The input:

○ ○ ○

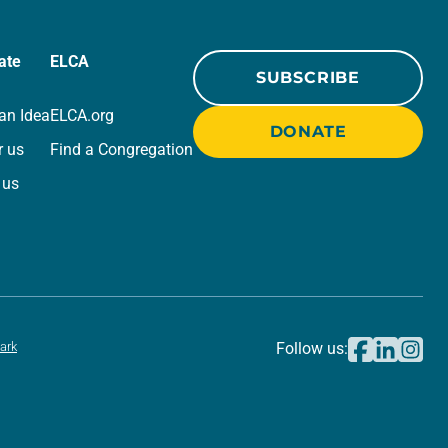
ate
ELCA
SUBSCRIBE
an Idea
ELCA.org
DONATE
r us
Find a Congregation
 us
ark
Follow us:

○ ○ ○

Copy every line of text read from the items above, keeping each line unchanged and in its original order. Leave the pictures out of your copy.

Solution for this exercise:
ate
ELCA
SUBSCRIBE
an Idea
ELCA.org
DONATE
r us
Find a Congregation
 us
ark
Follow us:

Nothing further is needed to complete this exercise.